Anne Bauer (PhD ’08, Physics)

What did you study at Yale? What is your current profession/job?

I studied physics at Yale; my Ph.D. thesis was in astrophysics, regarding active galactic nuclei in the Palomar-QUEST Survey. Now I am a lead data scientist at The New York Times. I’ve worked with numerous departments across the company, and now I lead the team in charge of algorithmic content recommendations.

What do you like most about your current role? What do you find most challenging and/or rewarding?

My role is an interesting and challenging mix of technical and communicative. I build machine learning models and software infrastructure, but I also work closely with nontechnical people to figure out the best opportunities for and integrations of data science with their workflows. The subject matter I’ve been working with is very broad, dealing with the newsroom, marketing, advertising, and print departments. It has been really interesting to see how these different business focuses work, and challenging to integrate predictive modelling smoothly into their varied processes.

How did your time at Yale shape your career trajectory?

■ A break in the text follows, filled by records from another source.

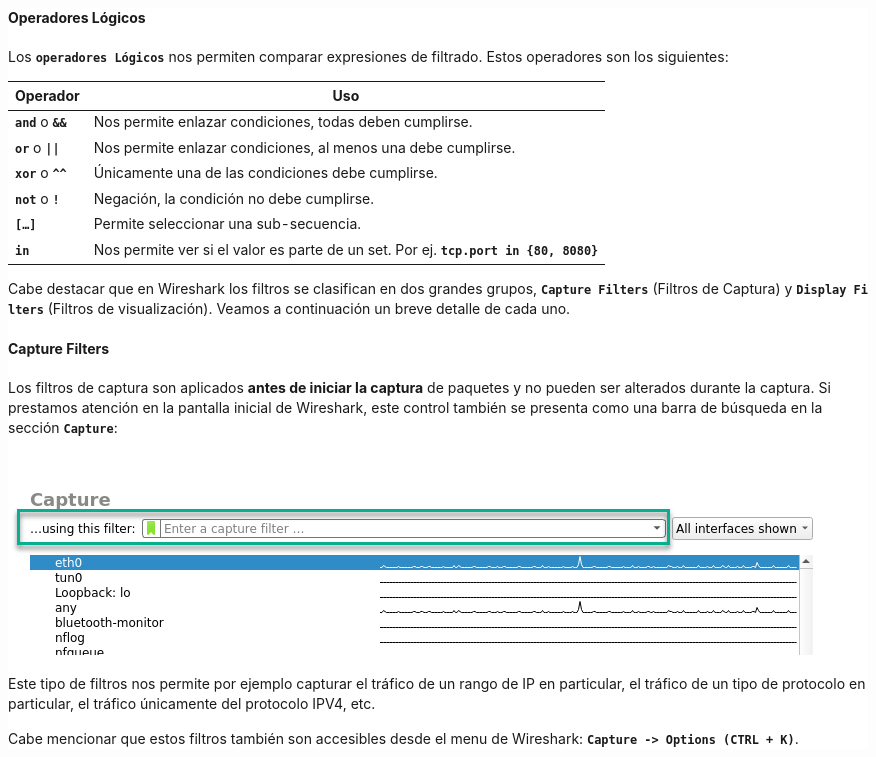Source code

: #### Operadores Lógicos

Los **`operadores Lógicos`** nos permiten comparar expresiones de filtrado. Estos operadores son los siguientes:

| Operador              | Uso                                                                                  |
| --------------------- | ------------------------------------------------------------------------------------ |
| **`and`** o **`&&`**  | Nos permite enlazar condiciones, todas deben cumplirse.                              |
| **`or`** o **`\|\|`** | Nos permite enlazar condiciones, al menos una debe cumplirse.                        |
| **`xor`** o **`^^`**  | Únicamente una de las condiciones debe cumplirse.                                    |
| **`not`** o **`!`**   | Negación, la condición no debe cumplirse.                                            |
| **`[…​]`**            | Permite seleccionar una sub-secuencia.                                               |
| **`in`**              | Nos permite ver si el valor es parte de un set. Por ej. **`tcp.port in {80, 8080}`** |

Cabe destacar que en Wireshark los filtros se clasifican en dos grandes grupos, **`Capture Filters`** (Filtros de Captura) y **`Display Filters`** (Filtros de visualización). Veamos a continuación un breve detalle de cada uno.

#### Capture Filters

Los filtros de captura son aplicados **antes de iniciar la captura** de paquetes y no pueden ser alterados durante la captura. Si prestamos atención en la pantalla inicial de Wireshark, este control también se presenta como una barra de búsqueda en la sección **`Capture`**:

![](<../.gitbook/assets/image (133).png>)

Este tipo de filtros nos permite por ejemplo capturar el tráfico de un rango de IP en particular, el tráfico de un tipo de protocolo en particular, el tráfico únicamente del protocolo IPV4, etc.&#x20;

Cabe mencionar que estos filtros también son accesibles desde el menu de Wireshark: **`Capture -> Options (CTRL + K)`**.
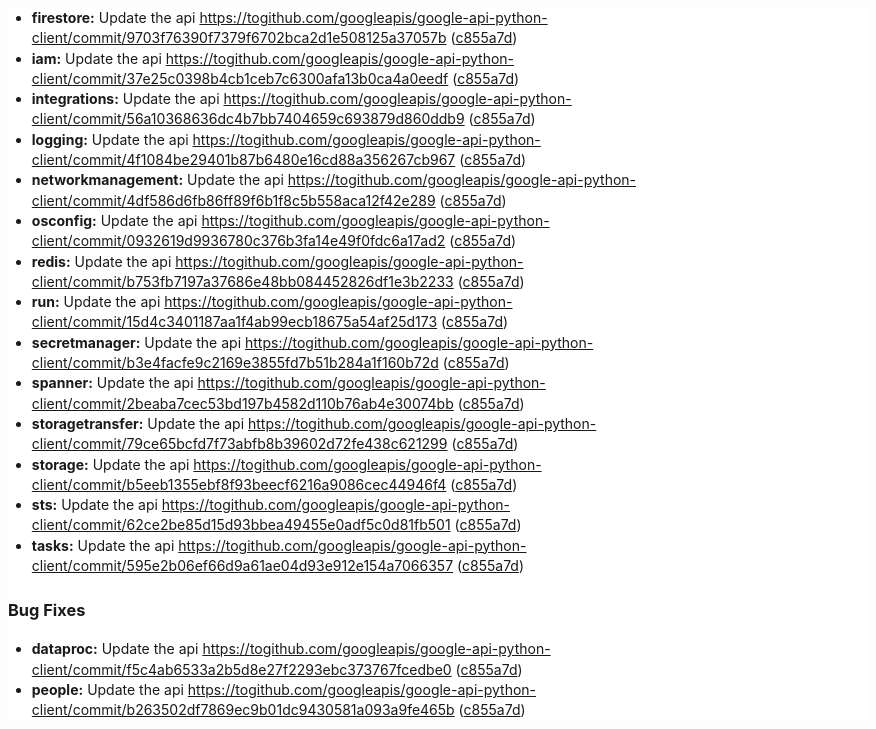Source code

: * **firestore:** Update the api https://togithub.com/googleapis/google-api-python-client/commit/9703f76390f7379f6702bca2d1e508125a37057b ([c855a7d](https://github.com/googleapis/google-api-python-client/commit/c855a7d429edcf8fb4d9d55460d86b877737a8ca))
* **iam:** Update the api https://togithub.com/googleapis/google-api-python-client/commit/37e25c0398b4cb1ceb7c6300afa13b0ca4a0eedf ([c855a7d](https://github.com/googleapis/google-api-python-client/commit/c855a7d429edcf8fb4d9d55460d86b877737a8ca))
* **integrations:** Update the api https://togithub.com/googleapis/google-api-python-client/commit/56a10368636dc4b7bb7404659c693879d860ddb9 ([c855a7d](https://github.com/googleapis/google-api-python-client/commit/c855a7d429edcf8fb4d9d55460d86b877737a8ca))
* **logging:** Update the api https://togithub.com/googleapis/google-api-python-client/commit/4f1084be29401b87b6480e16cd88a356267cb967 ([c855a7d](https://github.com/googleapis/google-api-python-client/commit/c855a7d429edcf8fb4d9d55460d86b877737a8ca))
* **networkmanagement:** Update the api https://togithub.com/googleapis/google-api-python-client/commit/4df586d6fb86ff89f6b1f8c5b558aca12f42e289 ([c855a7d](https://github.com/googleapis/google-api-python-client/commit/c855a7d429edcf8fb4d9d55460d86b877737a8ca))
* **osconfig:** Update the api https://togithub.com/googleapis/google-api-python-client/commit/0932619d9936780c376b3fa14e49f0fdc6a17ad2 ([c855a7d](https://github.com/googleapis/google-api-python-client/commit/c855a7d429edcf8fb4d9d55460d86b877737a8ca))
* **redis:** Update the api https://togithub.com/googleapis/google-api-python-client/commit/b753fb7197a37686e48bb084452826df1e3b2233 ([c855a7d](https://github.com/googleapis/google-api-python-client/commit/c855a7d429edcf8fb4d9d55460d86b877737a8ca))
* **run:** Update the api https://togithub.com/googleapis/google-api-python-client/commit/15d4c3401187aa1f4ab99ecb18675a54af25d173 ([c855a7d](https://github.com/googleapis/google-api-python-client/commit/c855a7d429edcf8fb4d9d55460d86b877737a8ca))
* **secretmanager:** Update the api https://togithub.com/googleapis/google-api-python-client/commit/b3e4facfe9c2169e3855fd7b51b284a1f160b72d ([c855a7d](https://github.com/googleapis/google-api-python-client/commit/c855a7d429edcf8fb4d9d55460d86b877737a8ca))
* **spanner:** Update the api https://togithub.com/googleapis/google-api-python-client/commit/2beaba7cec53bd197b4582d110b76ab4e30074bb ([c855a7d](https://github.com/googleapis/google-api-python-client/commit/c855a7d429edcf8fb4d9d55460d86b877737a8ca))
* **storagetransfer:** Update the api https://togithub.com/googleapis/google-api-python-client/commit/79ce65bcfd7f73abfb8b39602d72fe438c621299 ([c855a7d](https://github.com/googleapis/google-api-python-client/commit/c855a7d429edcf8fb4d9d55460d86b877737a8ca))
* **storage:** Update the api https://togithub.com/googleapis/google-api-python-client/commit/b5eeb1355ebf8f93beecf6216a9086cec44946f4 ([c855a7d](https://github.com/googleapis/google-api-python-client/commit/c855a7d429edcf8fb4d9d55460d86b877737a8ca))
* **sts:** Update the api https://togithub.com/googleapis/google-api-python-client/commit/62ce2be85d15d93bbea49455e0adf5c0d81fb501 ([c855a7d](https://github.com/googleapis/google-api-python-client/commit/c855a7d429edcf8fb4d9d55460d86b877737a8ca))
* **tasks:** Update the api https://togithub.com/googleapis/google-api-python-client/commit/595e2b06ef66d9a61ae04d93e912e154a7066357 ([c855a7d](https://github.com/googleapis/google-api-python-client/commit/c855a7d429edcf8fb4d9d55460d86b877737a8ca))


### Bug Fixes

* **dataproc:** Update the api https://togithub.com/googleapis/google-api-python-client/commit/f5c4ab6533a2b5d8e27f2293ebc373767fcedbe0 ([c855a7d](https://github.com/googleapis/google-api-python-client/commit/c855a7d429edcf8fb4d9d55460d86b877737a8ca))
* **people:** Update the api https://togithub.com/googleapis/google-api-python-client/commit/b263502df7869ec9b01dc9430581a093a9fe465b ([c855a7d](https://github.com/googleapis/google-api-python-client/commit/c855a7d429edcf8fb4d9d55460d86b877737a8ca))
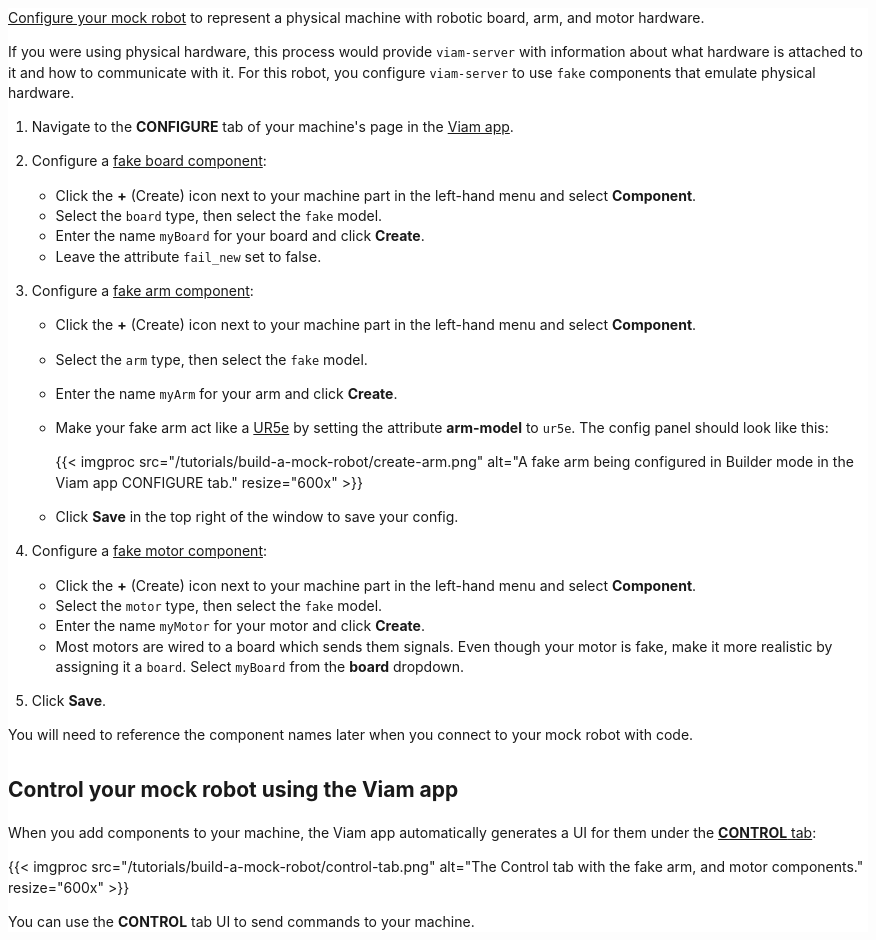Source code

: [Configure your mock robot](/machine/configure/) to represent a physical machine with robotic board, arm, and motor hardware.

If you were using physical hardware, this process would provide `viam-server` with information about what hardware is attached to it and how to communicate with it.
For this robot, you configure `viam-server` to use `fake` components that emulate physical hardware.

1. Navigate to the **CONFIGURE** tab of your machine's page in the [Viam app](https://app.viam.com).
2. Configure a [fake board component](/machine/components/board/fake/):

   - Click the **+** (Create) icon next to your machine part in the left-hand menu and select **Component**.
   - Select the `board` type, then select the `fake` model.
   - Enter the name `myBoard` for your board and click **Create**.
   - Leave the attribute `fail_new` set to false.

3. Configure a [fake arm component](/machine/components/arm/fake/):

   - Click the **+** (Create) icon next to your machine part in the left-hand menu and select **Component**.
   - Select the `arm` type, then select the `fake` model.
   - Enter the name `myArm` for your arm and click **Create**.
   - Make your fake arm act like a [UR5e](https://www.universal-robots.com/products/ur5-robot/) by setting the attribute **arm-model** to `ur5e`.
     The config panel should look like this:

     {{< imgproc src="/tutorials/build-a-mock-robot/create-arm.png" alt="A fake arm being configured in Builder mode in the Viam app CONFIGURE tab." resize="600x" >}}

   - Click **Save** in the top right of the window to save your config.

4. Configure a [fake motor component](/machine/components/motor/fake/):

   - Click the **+** (Create) icon next to your machine part in the left-hand menu and select **Component**.
   - Select the `motor` type, then select the `fake` model.
   - Enter the name `myMotor` for your motor and click **Create**.
   - Most motors are wired to a board which sends them signals.
     Even though your motor is fake, make it more realistic by assigning it a `board`.
     Select `myBoard` from the **board** dropdown.

5. Click **Save**.

You will need to reference the component names later when you connect to your mock robot with code.

## Control your mock robot using the Viam app

When you add components to your machine, the Viam app automatically generates a UI for them under the [**CONTROL** tab](/app/fleet/control/):

{{< imgproc src="/tutorials/build-a-mock-robot/control-tab.png" alt="The Control tab with the fake arm, and motor components." resize="600x" >}}

You can use the **CONTROL** tab UI to send commands to your machine.
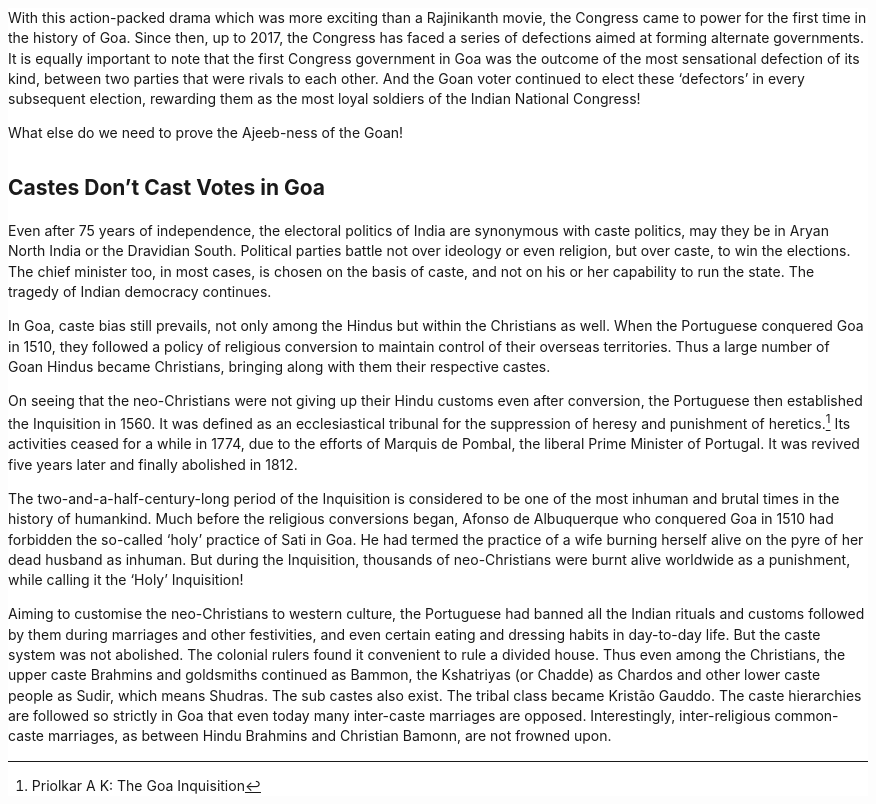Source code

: With this action-packed drama which was more exciting than a
Rajinikanth movie, the Congress came to power for the first time in
the history of Goa. Since then, up to 2017, the Congress has faced a
series of defections aimed at forming alternate governments. It is
equally important to note that the first Congress government in Goa
was the outcome of the most sensational defection of its kind, between
two parties that were rivals to each other. And the Goan voter
continued to elect these ‘defectors’ in every subsequent election,
rewarding them as the most loyal soldiers of the Indian National
Congress!

What else do we need to prove the Ajeeb-ness of the Goan!

## Castes Don’t Cast Votes in Goa

Even after 75 years of independence, the electoral politics of India
are synonymous with caste politics, may they be in Aryan North India
or the Dravidian South. Political parties battle not over ideology or
even religion, but over caste, to win the elections. The chief
minister too, in most cases, is chosen on the basis of caste, and not
on his or her capability to run the state.  The tragedy of Indian
democracy continues.

In Goa, caste bias still prevails, not only among the Hindus but
within the Christians as well. When the Portuguese conquered Goa in
1510, they followed a policy of religious conversion to maintain
control of their overseas territories. Thus a large number of Goan
Hindus became Christians, bringing along with them their respective
castes.

On seeing that the neo-Christians were not giving up their Hindu
customs even after conversion, the Portuguese then established the
Inquisition in 1560. It was defined as an ecclesiastical tribunal for
the suppression of heresy and punishment of heretics.[^7] Its
activities ceased for a while in 1774, due to the efforts of Marquis
de Pombal, the liberal Prime Minister of Portugal. It was revived five
years later and finally abolished in 1812.

[^7]: Priolkar A K: The Goa Inquisition

The two-and-a-half-century-long period of the Inquisition is
considered to be one of the most inhuman and brutal times in the
history of humankind. Much before the religious conversions began,
Afonso de Albuquerque who conquered Goa in 1510 had forbidden the
so-called ‘holy’ practice of Sati in Goa. He had termed the practice
of a wife burning herself alive on the pyre of her dead husband as
inhuman. But during the Inquisition, thousands of neo-Christians were
burnt alive worldwide as a punishment, while calling it the ‘Holy’
Inquisition!

Aiming to customise the neo-Christians to western culture, the
Portuguese had banned all the Indian rituals and customs followed by
them during marriages and other festivities, and even certain eating
and dressing habits in day-to-day life. But the caste system was not
abolished. The colonial rulers found it convenient to rule a divided
house. Thus even among the Christians, the upper caste Brahmins and
goldsmiths continued as Bammon, the Kshatriyas (or Chadde) as Chardos
and other lower caste people as Sudir, which means Shudras. The sub
castes also exist. The tribal class became Kristão Gauddo. The caste
hierarchies are followed so strictly in Goa that even today many
inter-caste marriages are opposed. Interestingly, inter-religious
common-caste marriages, as between Hindu Brahmins and Christian
Bamonn, are not frowned upon.


[^1]: मयेकर डॉ� विनायक; गोमं तक, 23 मे 1963
[^2]: ‘The General Elections in Goa’ by Principal Ram Joshi
[^3]: Election Commission of India
[^4]: [Lok Sabha](http://loksabhaph.nic.in/)
[^5]: [Indian National Congress (U)](https://en.wikipedia.org/wiki/Indian_National_Congress_(U))
[^6]: Election Commission of India
[^8]: राधाकृष्ण वामन; मुक्ती नंतरचा गोवा, पान 53-65
[^9]: Census of India 1971
[^10]: Census of India 1991
[^11]: Mordekar Vivek; IT Professional & Analyst
[^12]: Census of India 1991
[^13]: Census of India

The work I did at Yale did concretely prepare me for a career in data science, as there are many overlaps between the coding and presentation skills that make up both jobs. On a larger scale, it was inspiring to work with professors who were devoting their careers to what they considered the most important problems to understand. Their clear enjoyment of work as a pursuit of intellectual curiosity about important questions provided a model for a highly satisfying career trajectory that has served me well even after leaving the academic field in which we worked together.

What are the main skills that you acquired as a PhD student which help make you successful in your current career?

My thesis work involved writing code to analyze terabytes of images of the sky, understand the idiosyncrasies of the data, clean it up, and measure how certain galaxies’ properties changed over time. I enjoyed this work not only because astrophysics is cool, but also because the work was at the intersection of physics and computer science, in which I double-majored in college. The big data analysis pipelines I wrote at Yale directly prepared me for the big data analysis problems I face at work. Perhaps more important than the academic and technical skills I learned was what I’m sure every Ph.D. student develops: the ability to approach large, difficult problems, break them down into pieces, learn about them from scratch, and work them through to the end. While data science is much more applied than my physics research, it also involves investigating questions where offhand we don’t know how to answer them, or even if they can be answered. The ability to make sense of such situations is what makes data scientists so valuable to companies these days.

Did you acquire any professional experience related to your line of work while in graduate school?

No, I had no intention of becoming a data scientist while in grad school. In fact, I don’t think the job existed yet. After getting my Ph.D. I did two postdocs and enjoyed working in research. It was only then that I realized that data science was a good career that matched my skills and interests.

What advice would you offer PhDs who are interested in your line of work?

While Ph.D. research can prepare you well for data science, in some ways they are extremely different. In grad school you delve extremely deeply into one question. In data science you usually work on diverse topics using a range of approaches, and each project might last a few months. There is a lot of variety in the projects that data scientists do. When deciding what type of data science job I wanted, I found it helpful to think hard about my most and least favorite or successful aspects of my research jobs: coding, understanding the data, mathematical analysis? This helped me narrow down the flavor of data science job I would probably enjoy. And, of course, talking with people who work in the field is always extremely helpful.